The attacks of September 11 still dominate the transatlantic agenda. President George W. Bush’s State of the Union address gave some clear pointers that the war on terror is only just beginning. The message was loud and clear.

What exactly that means for Germany is what Chancellor Gerhard Schröder will be wanting to find out when he visits Washington on Thursday.

Despite earlier suggestions to the contrary, Germany said on Tuesday that it was not pushing to take on the leadership role of the international peace-keeping operation in Afghanistan.

Following a meeting between Schröder and the heads of the Foreign, Defence and Finance Ministries in Berlin on Tuesday, the government said Germany will not be available to lead the international peace-keeping mission.

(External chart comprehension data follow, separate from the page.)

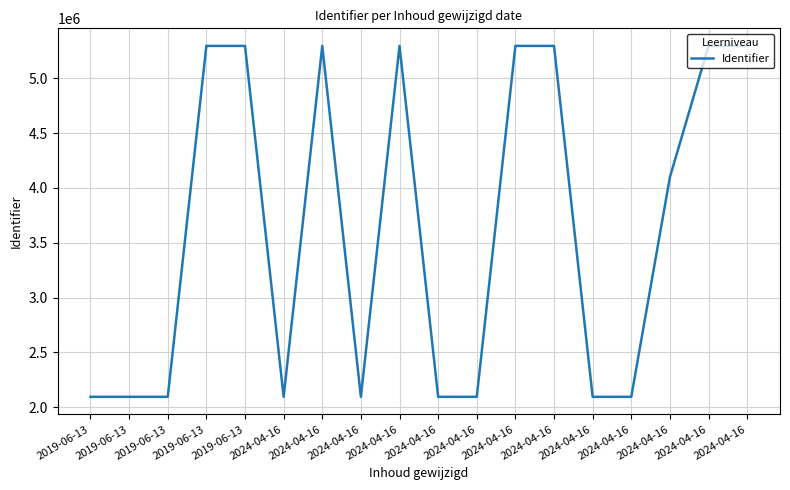

At which category does the data reach its first local valley?

2024-04-16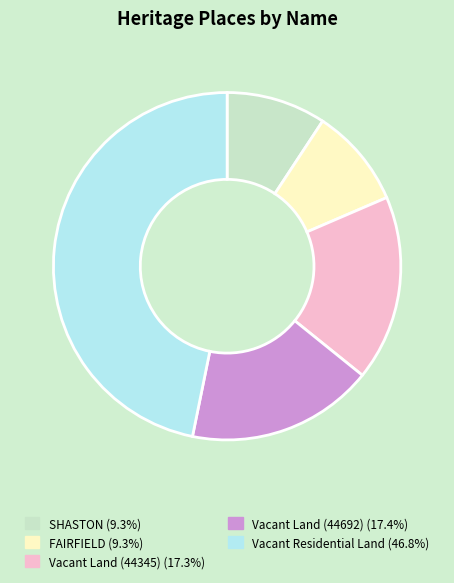

Do FAIRFIELD and Vacant Residential Land together represent more than half of the pie?

Yes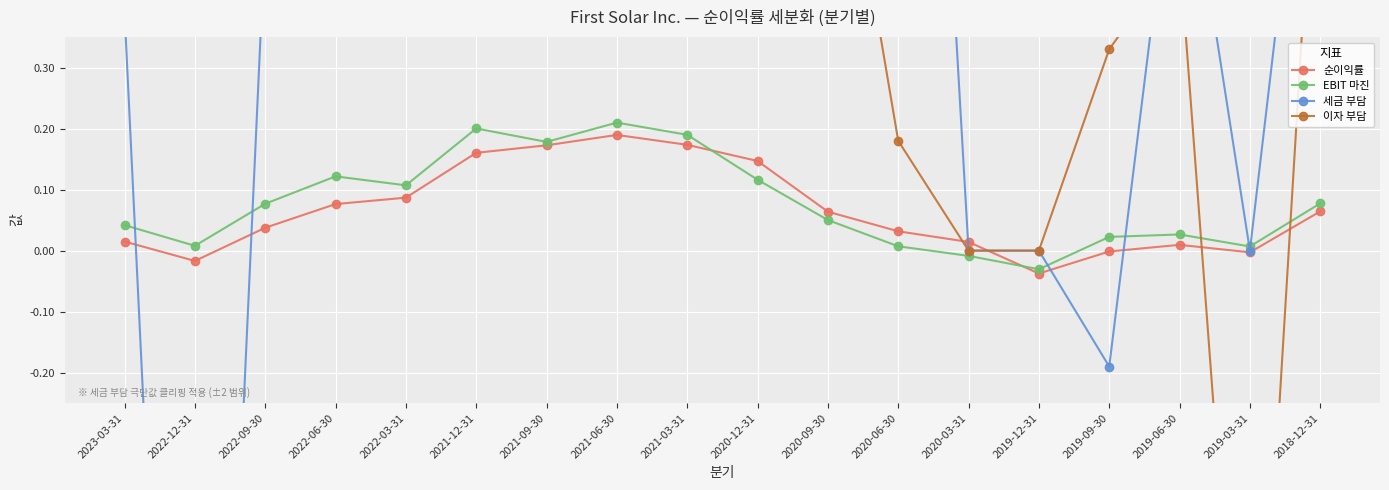

After their last crossing, which series has the higher values: 이자 부담 or 세금 부담?

세금 부담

Britain ends its spell in charge of the operation in Afghanistan at the end of April.

"It was not to be ruled out that Germany would take over the lead of the mission from Britain in the spring", government spokesman Uwe-Karsten Heye said on Tuesday afternoon.

"However, the Bundeswehr would first have to cut its forces in Macedonia", Heye added.

Germany has 7,000 troops committed to overseas peace-keeping operations, mostly in the Balkans. Its military capabilities could simply not be stretched to take on the Afghanistan mission, the government said.

It has been a trademark of Chancellor Schröder’s government to raise Germany’s profile and to take on a more active international role. But his words of "unlimited solidarity" have their limits. The leadership question in the Afghanistan mission has revealed them.